I first reached for Claude.ai from the folks at Anthropic, mostly because it handed file uploads slightly before OpenAI added that as a ChatGPT feature. It didn’t start out well, though:

Eventually it told me that the PDF was copyrighted material (it is not, being a government work in the public domain). After I told Claude that, it was happy to do the job.

Well, happy to start the job is more accurate. It’s an annoying thing to deal with a service that takes the instructions but then … doesn’t actually finish the job? Consider it another lesson in prompt editing: I had to tell it to make sure to do all of the counties and candidates. Even so, Claude’s UI means that it spits out the results to the screen, and there seems to be a limit on how much it can produce at one go, so I had to break up the conversion into multiple groups of counties. Still, in the end it worked - at least for the statewide offices I wanted, the ones with a result in every county.

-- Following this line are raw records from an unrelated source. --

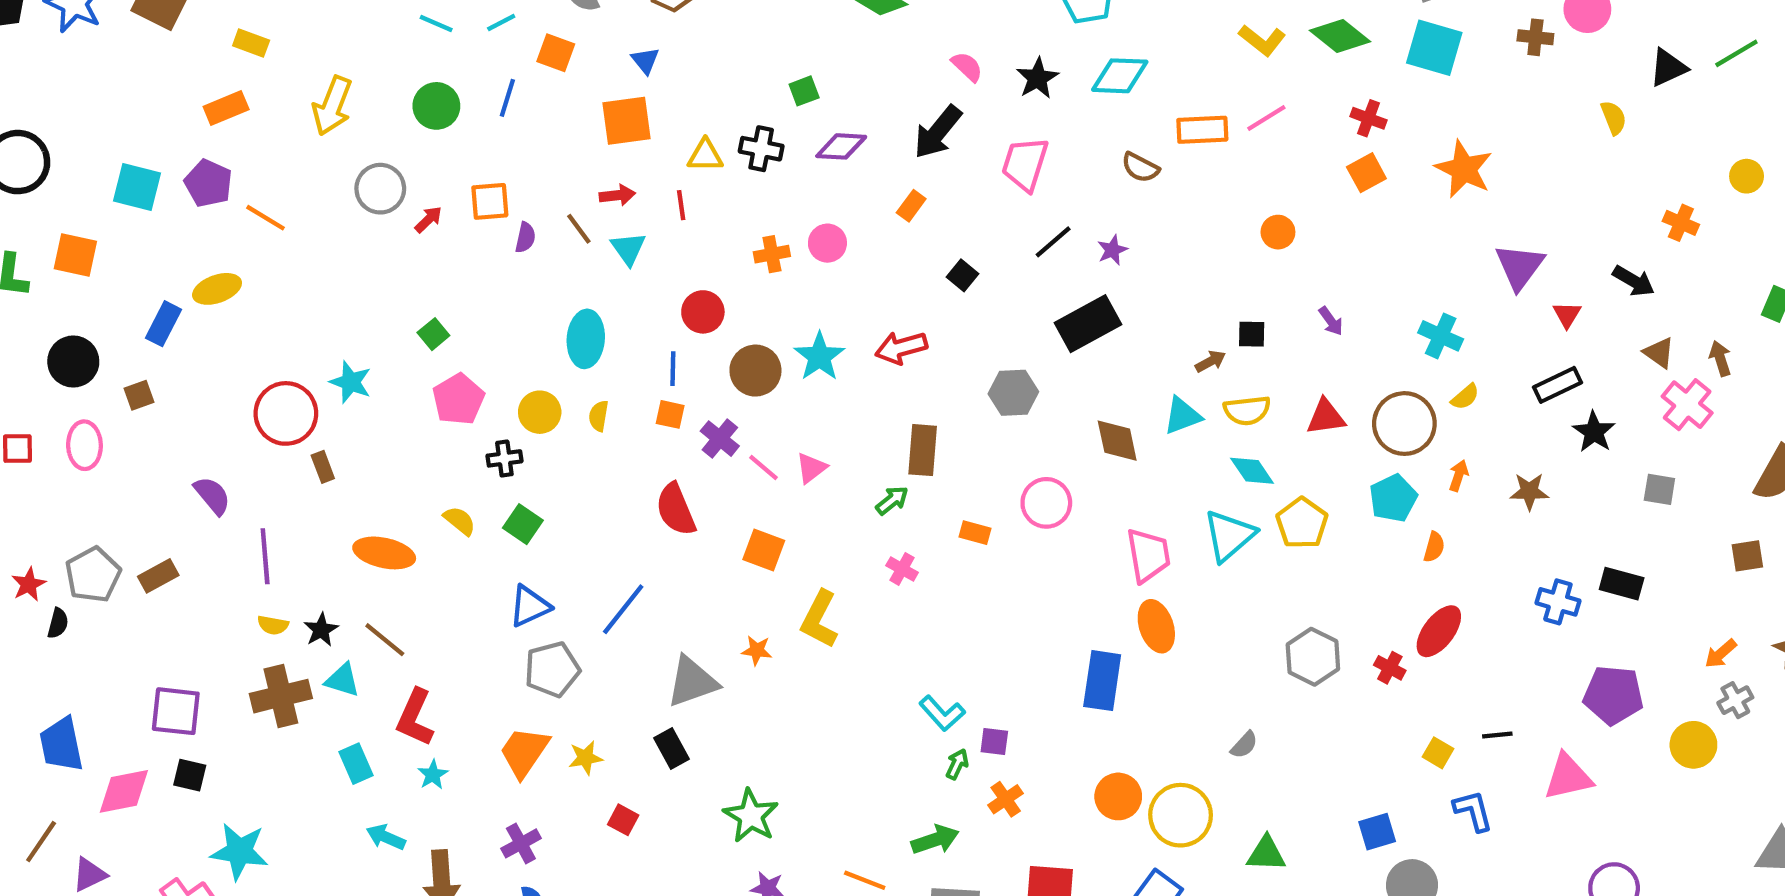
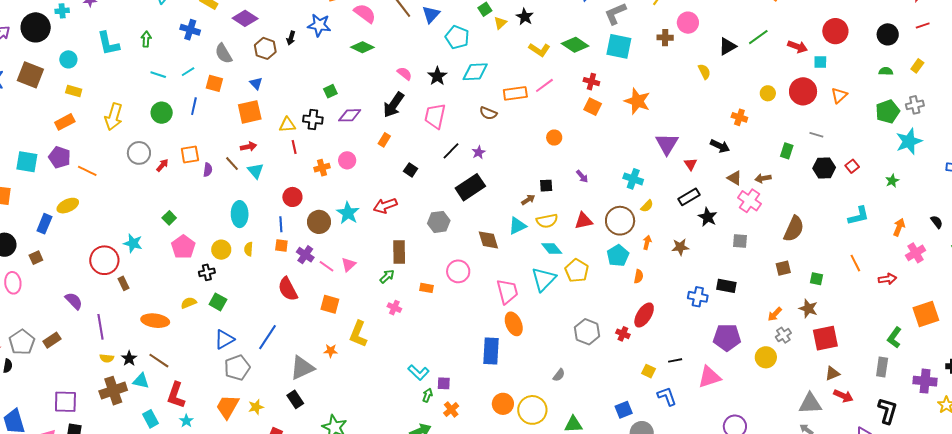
orange square: (1366, 173) -> (593, 107), turned -30
red line: (681, 205) -> (294, 147), moved
brown arrow: (1720, 358) -> (763, 178), turned -77
yellow semicircle: (460, 521) -> (189, 303), turned -56

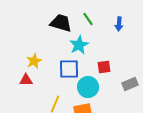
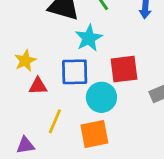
red square: (104, 67) -> (124, 69), size x1.5
red triangle: (26, 80) -> (38, 86), moved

For state legislative elections, Mississippi uses the same county grid format but puts an “X” in a county where the candidate wasn’t actually on the ballot. That means that if a state legislator only represented one county, she’d have one row with some number of votes and 81 with an “X” for the votes. For whatever reason, that confused both Claude and ChatGPT, in the sense that both were not able to produce the kind of file I wanted. Here’s what I asked Claude to do with state senate results:

Looks ok, but since the example used Adams County, the first “result” shows that, too, even though District 1 is in DeSoto County. This is one of the times when AI-generated results look authoritative but are completely wrong.

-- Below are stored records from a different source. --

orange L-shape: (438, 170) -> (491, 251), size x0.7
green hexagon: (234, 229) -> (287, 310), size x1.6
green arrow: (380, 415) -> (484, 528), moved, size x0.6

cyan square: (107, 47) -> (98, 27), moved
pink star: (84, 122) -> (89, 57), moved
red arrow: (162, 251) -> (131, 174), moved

I tried ChatGPT-4, which has a couple of features I like when it comes to this sort of task: it narrates its processes and provides a link to a downloadable file for the results (which also has the effect of making the results a surprise):

Eventually it was able to do better than Claude at parsing state senate results (like Claude, I had to tell it to do all of the candidates), but had issues with state house results: the CSV files it produced looked good but placed results in the wrong counties. Eventually I saved the state house results as an Excel file and reworked that using R. You can see the final result on GitHub. In total, this took me a couple of hours, mostly spent experimenting with the correct prompt wording. Going forward it should take less time to do, and I have some ideas for tackling the state house results, too.

There are tradeoffs here, of course. OpenElections used to sometimes pay folks for data entry services, and some of them were quite good at the job, paying attention to every detail, asking useful questions that helped to understand what we were working with, that sort of thing. AI’s strengths are enough to make that a less attractive option, even if we’re paying $20 a month for a service or using an API. It costs less and takes less time in most cases. There is still a need for human oversight of these processes - ChatGPT’s struggles with state legislative results is the most glaring example - but I suspect even those pitfalls can be lessened or eliminated, and with them the obvious need for people in the loop.

There should still be people in the loop, if only because the raw materials here - those PDFs published by the state - are the result of a human-designed process that has quirks that are much easier for humans to understand. Perhaps in an ideal scenario, the results are produced in a format that software can understand. But that’s not the world we live in, and we’ll need people who can help translate between the human systems and the digital ones.